Re: [PATCH v6 1/2] mm: introduce process_mrelease system call

From: Suren Baghdasaryan
Date: Thu Aug 05 2021 - 11:30:12 EST


On Thu, Aug 5, 2021 at 12:10 AM Michal Hocko <mhocko@xxxxxxxx> wrote:
>
> On Wed 04-08-21 11:50:03, Suren Baghdasaryan wrote:
> [...]
> > +SYSCALL_DEFINE2(process_mrelease, int, pidfd, unsigned int, flags)
> > +{
> > +#ifdef CONFIG_MMU
> > + struct mm_struct *mm = NULL;
> > + struct task_struct *task;
> > + unsigned int f_flags;
> > + struct pid *pid;
> > + long ret = 0;
> > +
> > + if (flags)
> > + return -EINVAL;
> > +
> > + pid = pidfd_get_pid(pidfd, &f_flags);
> > + if (IS_ERR(pid))
> > + return PTR_ERR(pid);
> > +
> > + task = get_pid_task(pid, PIDTYPE_PID);
> > + if (!task) {
> > + ret = -ESRCH;
> > + goto put_pid;
> > + }
> > +
> > + /*
> > + * If the task is dying and in the process of releasing its memory
> > + * then get its mm.
> > + */
> > + task = find_lock_task_mm(task);
>
> You want a different task_struct because the returned one might be
> different from the given one and you already hold a reference which you
> do not want to leak

Ah, right.
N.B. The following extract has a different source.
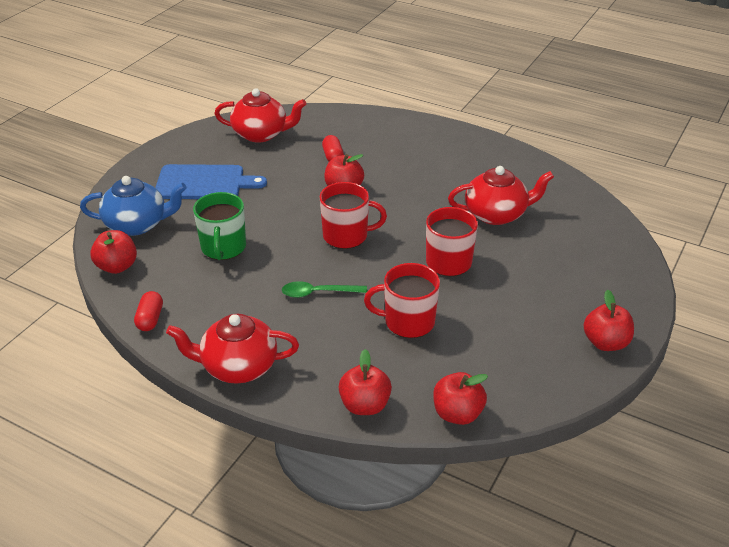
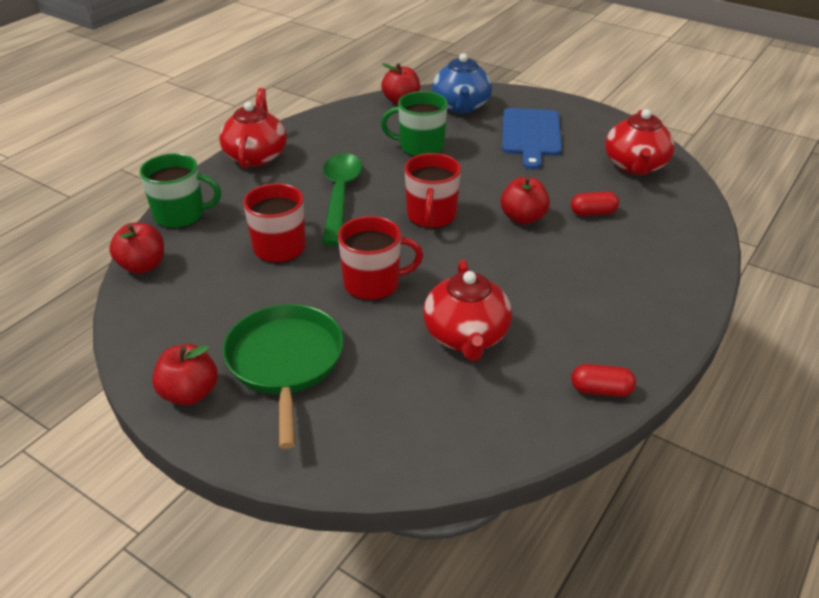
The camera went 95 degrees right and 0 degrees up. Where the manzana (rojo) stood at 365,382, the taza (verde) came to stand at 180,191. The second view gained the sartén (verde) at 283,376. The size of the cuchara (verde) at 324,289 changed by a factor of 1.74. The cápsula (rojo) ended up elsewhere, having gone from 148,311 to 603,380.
I was looking at the task locking and find_lock_task_mm()
handles that but I missed the task pinning part. Will fix.

>
> > + if (!task) {
> > + ret = -ESRCH;
> > + goto put_pid;
> > + }
> > + if (task_will_free_mem(task) && (task->flags & PF_KTHREAD) == 0) {
> > + mm = task->mm;
> > + mmget(mm);
> > + }
> > + task_unlock(task);
> > + if (!mm) {
> > + ret = -EINVAL;
> > + goto put_task;
> > + }
> > +
> > + if (test_bit(MMF_OOM_SKIP, &mm->flags))
> > + goto put_mm;
>
> This is too late to check for MMF_OOM_SKIP. task_will_free_mem will fail
> with the flag being set. I believe you want something like the
> following:
>
> p = find_lock_task_mm(task);
> mm = p->mm;
>
> /* The work has been done already */
> if (test_bit(MMF_OOM_SKIP, &mm->flags)) {
> task_unlock(p);
> goto put_task;
> }
>
> i
> if (!task_will_free_mem(p)) {
> task_unlock(p);
> goto put_task;
> }
>
> mmget(mm);
> task_unlock(p);
>

I see. Let me update the patch and will ask Andrew to remove the
previous version from mm tree.
Thanks for reviewing and pointing out the issues!

>
> > +
> > + if (mmap_read_lock_killable(mm)) {
> > + ret = -EINTR;
> > + goto put_mm;
> > + }
> > + if (!__oom_reap_task_mm(mm))
> > + ret = -EAGAIN;
> > + mmap_read_unlock(mm);
> > +
> > +put_mm:
> > + mmput(mm);
> > +put_task:
> > + put_task_struct(task);
> > +put_pid:
> > + put_pid(pid);
> > + return ret;
> > +#else
> > + return -ENOSYS;
> > +#endif /* CONFIG_MMU */
> > +}
> > --
> > 2.32.0.554.ge1b32706d8-goog
>
> --
> Michal Hocko
> SUSE Labs